Acierta Rodrigáñez, al destacar que nuestro modelo actual de hombre o mujer, incluye la superioridad adulta como uno de los pilares del patriarcado, aún predominante en el planeta. Con este paradigma calado hasta los tuétanos, la mayoría de los adultos valoramos al niño como un inferior y un subordinado. Es así que la práctica de ordenar, imponer y doblegar al niño la llevamos muy interiorizada y, por tanto, se hace tan difícil sustraernos de ella.
Han transcurrido, sin embargo, alrededor de un
par de décadas en las cuales una corriente de pensamiento florece a la luz de
un nuevo despertar de conciencia, y comienza
a sumar voces que valoran al niño como a
un igual. Una corriente sustentada
en modos de relación más horizontales entre adultos y niños, que abraza conductas
orientadas por principios de equidad, respeto, altruismo, dignidad, empatía y
no violencia.
Hablamos de una filosofía que nos encamina a ofrecer explicaciones y alternativas, en lugar de dar sistemáticamente órdenes e imponernos a partir de la descalificación de las capacidades y habilidades del niño. Una nueva estructura que llama a sustituir la autoridad, por comunicación, acuerdos y compromiso emocional. Que nos lleva a creer en que sí es posible ser democráticos y flexibles en el hogar, en que sí es posible enseñar a los hijos a comprender sus deberes sin violar sus derechos, en que sí es posible ejercer el rol de padres tratando al niño como a un igual. Un nuevo orden donde los niños opinan y acuerdan con el resto de la familia, sobre los asuntos cotidianos. Donde se les informa respetuosamente cómo funciona este mundo que están conociendo. Una forma de vida que valida el ejercicio de la autocrítica, de pedir disculpas a los hijos cuando nos equivocamos. Que nos da el permiso de hacer las cosas de un modo distinto. Otra manera de vivir la paternidad y la maternidad que convoca a ponernos en los zapatitos de los niños para comprender cuáles son sus necesidades reales y satisfacerlas sin reparos. A tener expectativas reales sobre lo que se puede o no esperar de los pequeños según su momento evolutivo. A respetar sus propios ritmos madurativos en lugar de forzarlos a responder según los ritmos externos. Un camino amoroso que nos inclina a buscar tras la superficie las razones del “mal comportamiento” de los niños, en lugar de interrumpir o modificar la conducta con métodos punitivos. Que nos llama a palabrear constantemente a nuestros pequeños, a contarles lo que nos pasa, lo que esperamos de ellos, lo que necesitamos. A escucharlos y atenderlos sin banalizar sus sentires, deseos y expresiones, asumiendo que son siempre importantes.

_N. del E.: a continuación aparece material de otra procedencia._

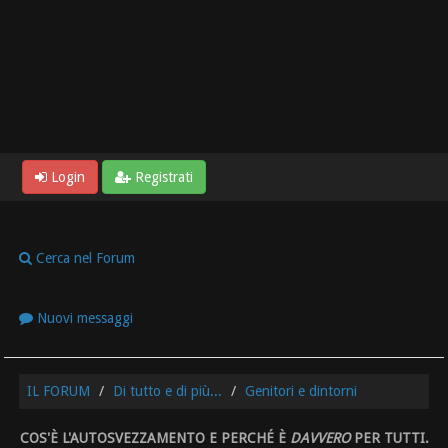
Login
Registrati
Cerca nel Forum
Nuovi messaggi
IL FORUM
Di tutto e di più...
Genitori e dintorni
COS'È L'AUTOSVEZZAMENTO E PERCHÉ È
DAVVERO
PER TUTTI.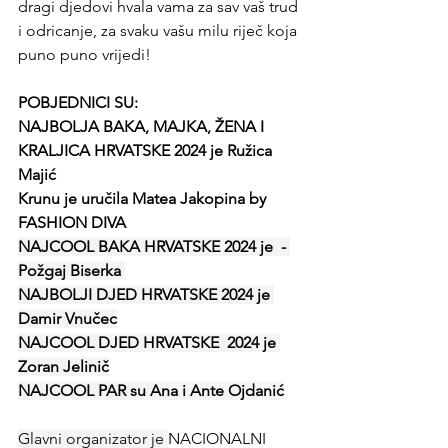
dragi djedovi hvala vama za sav vaš trud 
i odricanje, za svaku vašu milu riječ koja 
puno puno vrijedi!
POBJEDNICI SU:
NAJBOLJA BAKA, MAJKA, ŽENA I 
KRALJICA HRVATSKE 2024 je Ružica 
Majić
Krunu je uručila Matea Jakopina by 
FASHION DIVA
NAJCOOL BAKA HRVATSKE 2024 je  - 
Požgaj Biserka 
NAJBOLJI DJED HRVATSKE 2024 je 
Damir Vnučec
NAJCOOL DJED HRVATSKE  2024 je 
Zoran Jelinič
NAJCOOL PAR su Ana i Ante Ojdanić
Glavni organizator je 
NACIONALNI 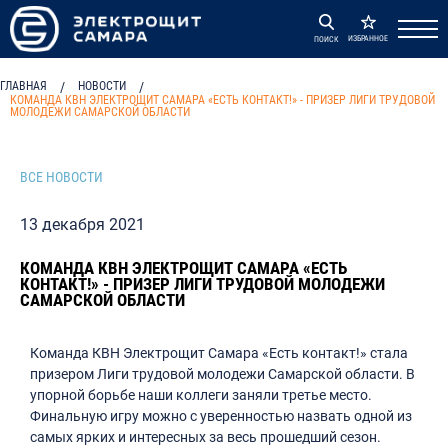
ИЗБРАННОЕ
ПОИСК
ГЛАВНАЯ
/
НОВОСТИ
/
КОМАНДА КВН ЭЛЕКТРОЩИТ САМАРА «ЕСТЬ КОНТАКТ!» - ПРИЗЕР ЛИГИ ТРУДОВОЙ
МОЛОДЕЖИ САМАРСКОЙ ОБЛАСТИ
ВСЕ НОВОСТИ
13 декабря 2021
КОМАНДА КВН ЭЛЕКТРОЩИТ САМАРА «ЕСТЬ
КОНТАКТ!» - ПРИЗЕР ЛИГИ ТРУДОВОЙ МОЛОДЕЖИ
САМАРСКОЙ ОБЛАСТИ
Команда КВН Электрощит Самара «Есть контакт!» стала
призером Лиги трудовой молодежи Самарской области. В
упорной борьбе наши коллеги заняли третье место.
Финальную игру можно с уверенностью назвать одной из
самых ярких и интересных за весь прошедший сезон.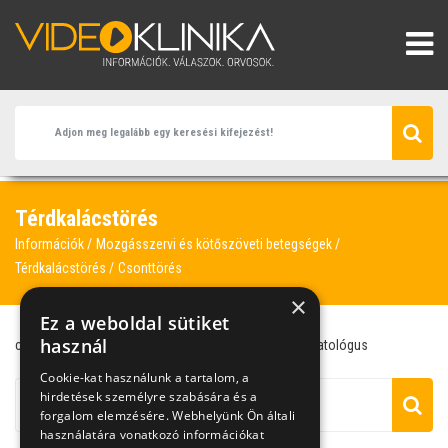
Térdkalácstörés
Információk
Mozgásszervi és kötőszöveti betegségek
Térdkalácstörés
Csonttörés
×
Ez a weboldal sütiket
használ
csonttörés
sportsebész
térdkalácstörés
traumatológus
Cookie-kat használunk a tartalom, a
hirdetések személyre szabására és a
forgalom elemzésére. Webhelyünk Ön általi
használatára vonatkozó információkat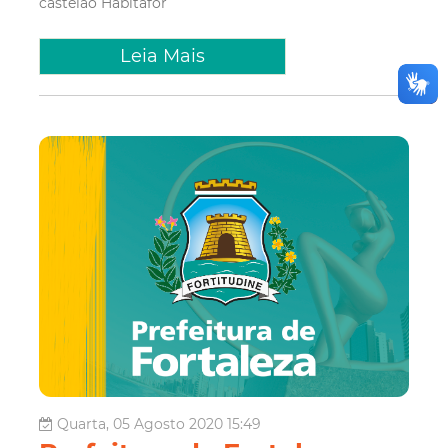
castelão
Habitafor
Leia Mais
Quarta, 05 Agosto 2020 15:49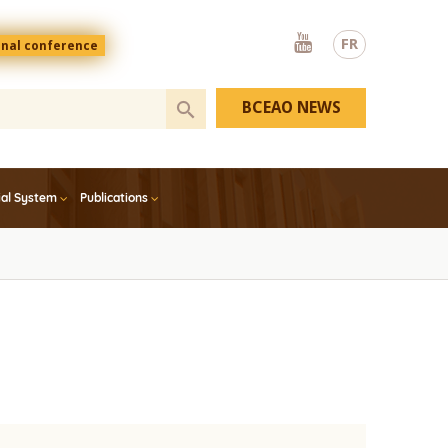
Youtube
FR
onal conference
BCEAO NEWS
ial System
Publications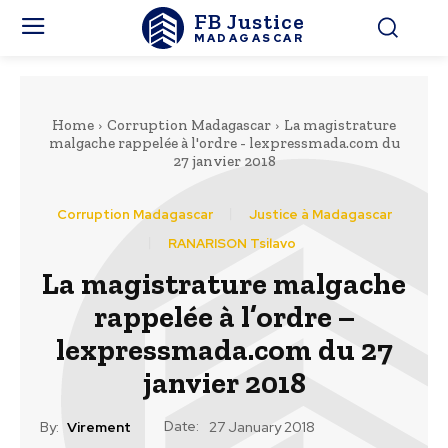
FB Justice
MADAGASCAR
Home
Corruption Madagascar
La magistrature
malgache rappelée à l'ordre - lexpressmada.com du
27 janvier 2018
Corruption Madagascar
Justice à Madagascar
RANARISON Tsilavo
La magistrature malgache
rappelée à l’ordre –
lexpressmada.com du 27
janvier 2018
Date:
By:
Virement
27 January 2018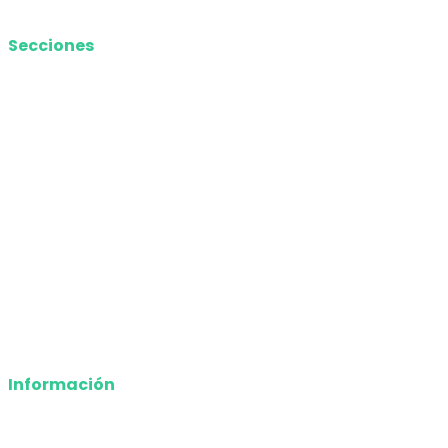
Secciones
Nacional
Internacional
Economía
Entretenimiento
Tecnología
Opinión
Deportes
Información
Nosotros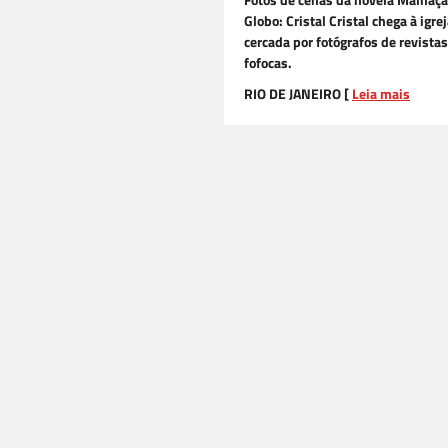
Fotos de cenas da novela Malhaçã
Globo: Cristal Cristal chega à igrej
cercada por fotógrafos de revistas
fofocas.
RIO DE JANEIRO [
Leia mais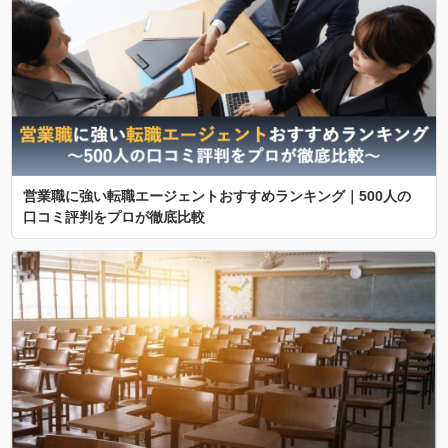
営業職に強い転職エージェントおすすめランキング｜500人の
口コミ評判をプロが徹底比較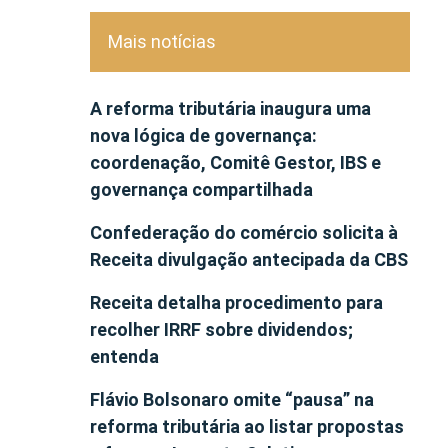
Mais notícias
A reforma tributária inaugura uma
nova lógica de governança:
coordenação, Comitê Gestor, IBS e
governança compartilhada
Confederação do comércio solicita à
Receita divulgação antecipada da CBS
Receita detalha procedimento para
recolher IRRF sobre dividendos;
entenda
Flávio Bolsonaro omite “pausa” na
reforma tributária ao listar propostas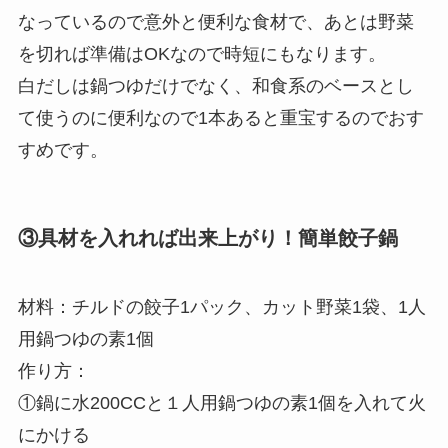
なっているので意外と便利な食材で、あとは野菜
を切れば準備はOKなので時短にもなります。
白だしは鍋つゆだけでなく、和食系のベースとし
て使うのに便利なので1本あると重宝するのでおす
すめです。
③具材を入れれば出来上がり！簡単餃子鍋
材料：チルドの餃子1パック、カット野菜1袋、1人
用鍋つゆの素1個
作り方：
①鍋に水200CCと１人用鍋つゆの素1個を入れて火
にかける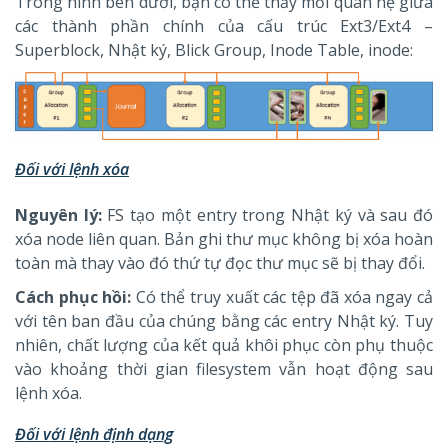
Trong hình bên dưới, bạn có thể thấy mối quan hệ giữa
các thành phần chính của cấu trúc Ext3/Ext4 –
Superblock, Nhật ký, Blick Group, Inode Table, inode:
Đối với lệnh xóa
Nguyên lý:
FS tạo một entry trong Nhật ký và sau đó
xóa node liên quan. Bản ghi thư mục không bị xóa hoàn
toàn mà thay vào đó thứ tự đọc thư mục sẽ bị thay đổi.
Cách phục hồi:
Có thể truy xuất các tệp đã xóa ngay cả
với tên ban đầu của chúng bằng các entry Nhật ký. Tuy
nhiên, chất lượng của kết quả khôi phục còn phụ thuộc
vào khoảng thời gian filesystem vẫn hoạt động sau
lệnh xóa.
Đối với lệnh định dạng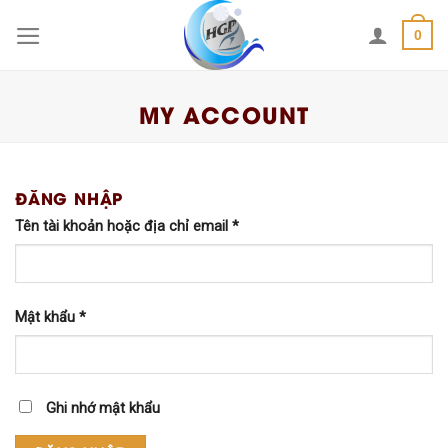
Skip
0
to
content
MY ACCOUNT
ĐĂNG NHẬP
Tên tài khoản hoặc địa chỉ email
*
Mật khẩu
*
Ghi nhớ mật khẩu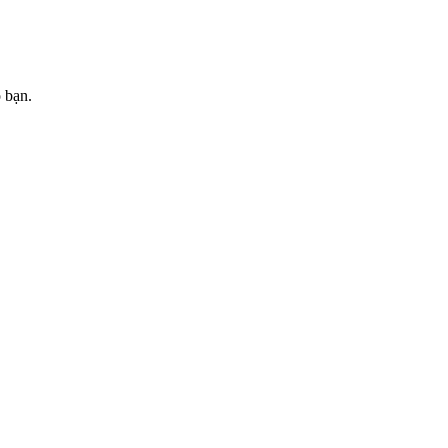
o bạn.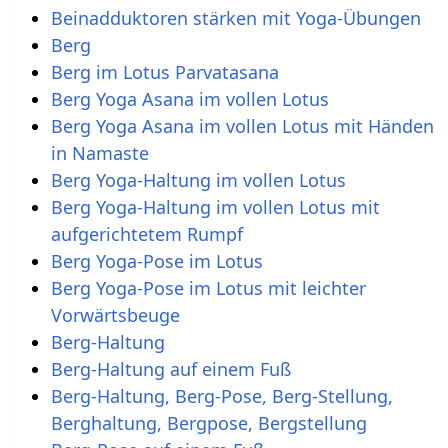
Beinadduktoren stärken mit Yoga-Übungen
Berg
Berg im Lotus Parvatasana
Berg Yoga Asana im vollen Lotus
Berg Yoga Asana im vollen Lotus mit Händen
in Namaste
Berg Yoga-Haltung im vollen Lotus
Berg Yoga-Haltung im vollen Lotus mit
aufgerichtetem Rumpf
Berg Yoga-Pose im Lotus
Berg Yoga-Pose im Lotus mit leichter
Vorwärtsbeuge
Berg-Haltung
Berg-Haltung auf einem Fuß
Berg-Haltung, Berg-Pose, Berg-Stellung,
Berghaltung, Bergpose, Bergstellung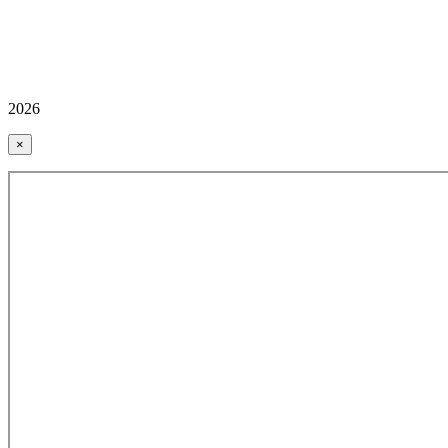
2026
×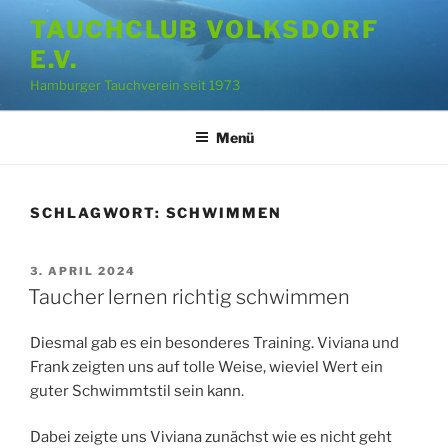
Zum
TAUCHCLUB VOLKSDORF
Inhalt
E.V.
springen
Hamburger Tauchverein seit 1973
Menü
SCHLAGWORT:
SCHWIMMEN
VERÖFFENTLICHT
3. APRIL 2024
AM
Taucher lernen richtig schwimmen
Diesmal gab es ein besonderes Training. Viviana und
Frank zeigten uns auf tolle Weise, wieviel Wert ein
guter Schwimmtstil sein kann.
Dabei zeigte uns Viviana zunächst wie es nicht geht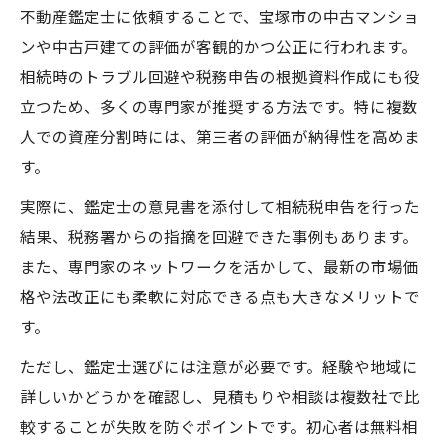
不動産鑑定士に依頼することで、宝塚市の中古マンショ
ンや中古戸建ての評価が客観的かつ公正に行われます。
相続時のトラブル回避や税務申告の根拠資料作成にも役
立つため、多くの専門家が推奨する方法です。特に複数
人での資産分割時には、第三者の評価が納得性を高めま
す。
実際に、鑑定士の意見書を添付して相続税申告を行った
結果、税務署からの指摘を回避できた事例もあります。
また、専門家のネットワークを活かして、最新の市場価
格や法改正にも柔軟に対応できる点も大きなメリットで
す。
ただし、鑑定士選びには注意が必要です。経験や地域に
詳しいかどうかを確認し、見積もりや相談は複数社で比
較することが失敗を防ぐポイントです。初心者は無料相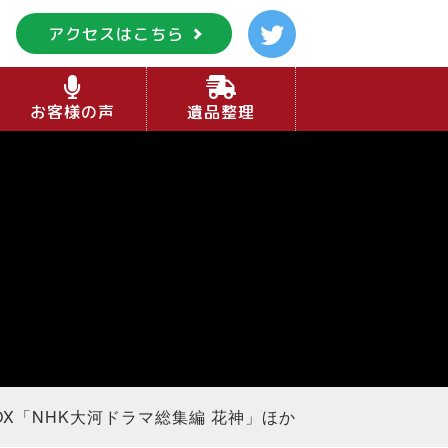
アクセスはこちら
お客様の声
遺品整理
BOX「NHK大河ドラマ総集編 花神」ほか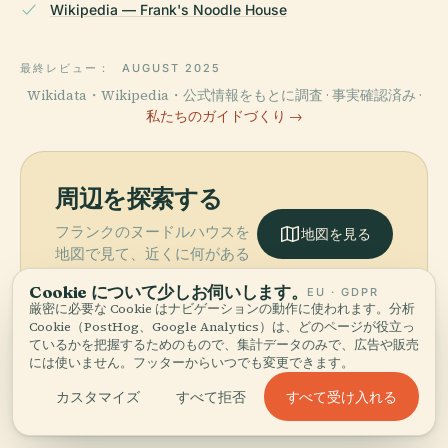
Wikipedia — Frank's Noodle House
最終レビュー：
AUGUST 2025
Wikidata・Wikipedia・公式情報をもとに調査 · 事実確認済み ·
私たちのガイドづくり →
周辺を探索する
フランクのヌードルハウスを
地図を見る
地図で見て、近くに何がある
か発見しましょう。
Cookie について少しお伺いします。
EU · GDPR
厳密に必要な Cookie はナビゲーションの動作に使われます。分析
Cookie（PostHog、Google Analytics）は、どのページが役立っ
ているかを把握するためのもので、集計データのみで、広告や販売
には使いません。フッターからいつでも変更できます。
More in
ポートランド.
すべて受け入れる
カスタマイズ
すべて拒否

Desmontar el constructo adultocéntrico con
raíces milenarias, supone una visión
ética elevada, con paradigmas de avanzada, poco comprendidos hoy. Tenemos por delante el enorme desafío
de comprometernos con nuestro propio cambio de conciencia y contribuir
con abundantes umbrales de retorno hacia la crianza humanizada. Es nuestra deuda pendiente con los niños.